Left my business card on a girl's car I saw park near me in our parking lot at work this morning. Our company is pretty big (5000 people). Tell me what you think of the note I wrote on the back:

Dear White Chevy,

My owner caught a glimpse of your owner this morning and wanted to come say hello but she was too fast. Do you think if I left this note she'd text/email him sometime? He'd love to hear from her. If not, no big deal.

Sincerely,
Blue Audi
Sound like one of those Hollywood movie meets that almost never happens. But, I laughed pretty good at it, it was cute. Impossible to say what she'd think.
 
Alright Gaf what ye think about this, A girl ive gone on a date with that went really well IMO were talking two days ago and i told her i owed her a drink. She told me that she knew that and wanted me to get her a drink some night. so yesterday i asked when she wanted me to buy her that drink and never heard back. Now i am not taking this too serious so i don't feel like im overreacting yet i feel like i have no idea what to do. Should i hit her up again today or wait for her to get my message and hit me back? A little background we went out a week ago tomorrow.
 
Alright Gaf what ye think about this, A girl ive gone on a date with that went really well IMO were talking two days ago and i told her i owed her a drink. She told me that she knew that and wanted me to get her a drink some night. so yesterday i asked when she wanted me to buy her that drink and never heard back. Now i am not taking this too serious so i don't feel like im overreacting yet i feel like i have no idea what to do. Should i hit her up again today or wait for her to get my message and hit me back? A little background we went out a week ago tomorrow.

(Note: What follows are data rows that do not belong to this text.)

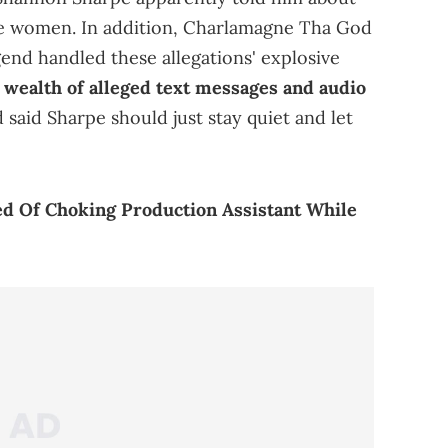
gle women. In addition, Charlamagne Tha God
gend handled these allegations' explosive
 wealth of alleged text messages and audio
said Sharpe should just stay quiet and let
d Of Choking Production Assistant While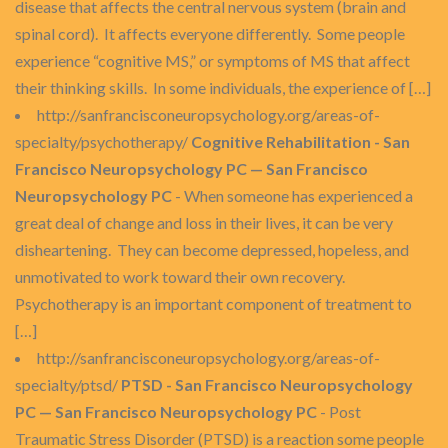
disease that affects the central nervous system (brain and
spinal cord). It affects everyone differently. Some people
experience “cognitive MS,” or symptoms of MS that affect
their thinking skills. In some individuals, the experience of […]
http://sanfrancisconeuropsychology.org/areas-of-
specialty/psychotherapy/
Cognitive Rehabilitation - San
Francisco Neuropsychology PC — San Francisco
Neuropsychology PC
- When someone has experienced a
great deal of change and loss in their lives, it can be very
disheartening. They can become depressed, hopeless, and
unmotivated to work toward their own recovery.
Psychotherapy is an important component of treatment to
[…]
http://sanfrancisconeuropsychology.org/areas-of-
specialty/ptsd/
PTSD - San Francisco Neuropsychology
PC — San Francisco Neuropsychology PC
- Post
Traumatic Stress Disorder (PTSD) is a reaction some people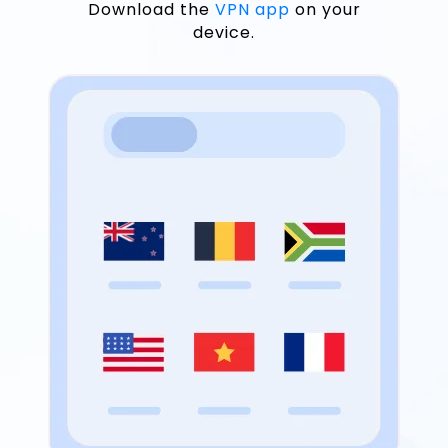
Download the
VPN app
on your
device.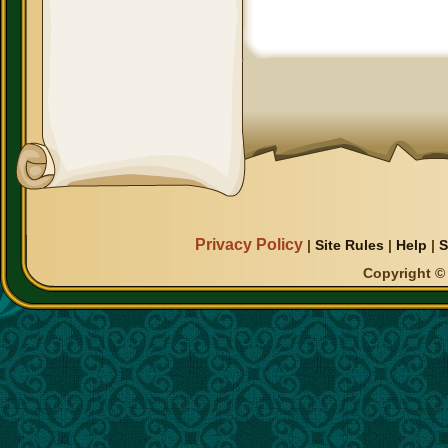
Privacy Policy
|
Site Rules
|
Help
|
S
Copyright © 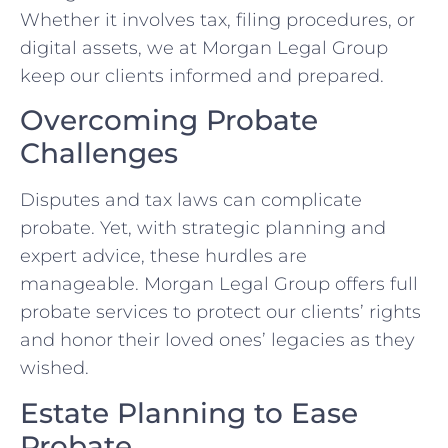
Whether it involves tax, filing procedures, or
digital assets, we at Morgan Legal Group
keep our clients informed and prepared.
Overcoming Probate
Challenges
Disputes and tax laws can complicate
probate. Yet, with strategic planning and
expert advice, these hurdles are
manageable. Morgan Legal Group offers full
probate services to protect our clients’ rights
and honor their loved ones’ legacies as they
wished.
Estate Planning to Ease
Probate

Leave it alone for now, and see how she reacts.
 
Alright Gaf what ye think about this, A girl ive gone on a date with that went really well IMO were talking two days ago and i told her i owed her a drink. She told me that she knew that and wanted me to get her a drink some night. so yesterday i asked when she wanted me to buy her that drink and never heard back. Now i am not taking this too serious so i don't feel like im overreacting yet i feel like i have no idea what to do. Should i hit her up again today or wait for her to get my message and hit me back? A little background we went out a week ago tomorrow.

For the love of god wait. I don't think you should have texted about going out the day after you talked about it.....you need to lay low.
 
Try again if you feel compelled. I had a similar situation happen...didn't end well. I tried only once. Didn't get a reply so I moved on.
 
Left my business card on a girl's car I saw park near me in our parking lot at work this morning. Our company is pretty big (5000 people).
You might not know her, but what are the odds you and she know someone in common in the company? I'm not criticizing you here, I'm just idly wondering.
 
Have you ever met a girl who thought that being a mean to you would get you to like her?
You mean outside of elementary school? :P

More serious answer: No, but I've been on a date (well, in his mind) with a guy who thought that "I was so surprised that was you in that picture! You actually looked pretty!" was some form of compliment.

There's a definite difference between flirting and teasing, which can be really fun, and being mean, which is the opposite of fun. Some people have no idea how to toe that line though.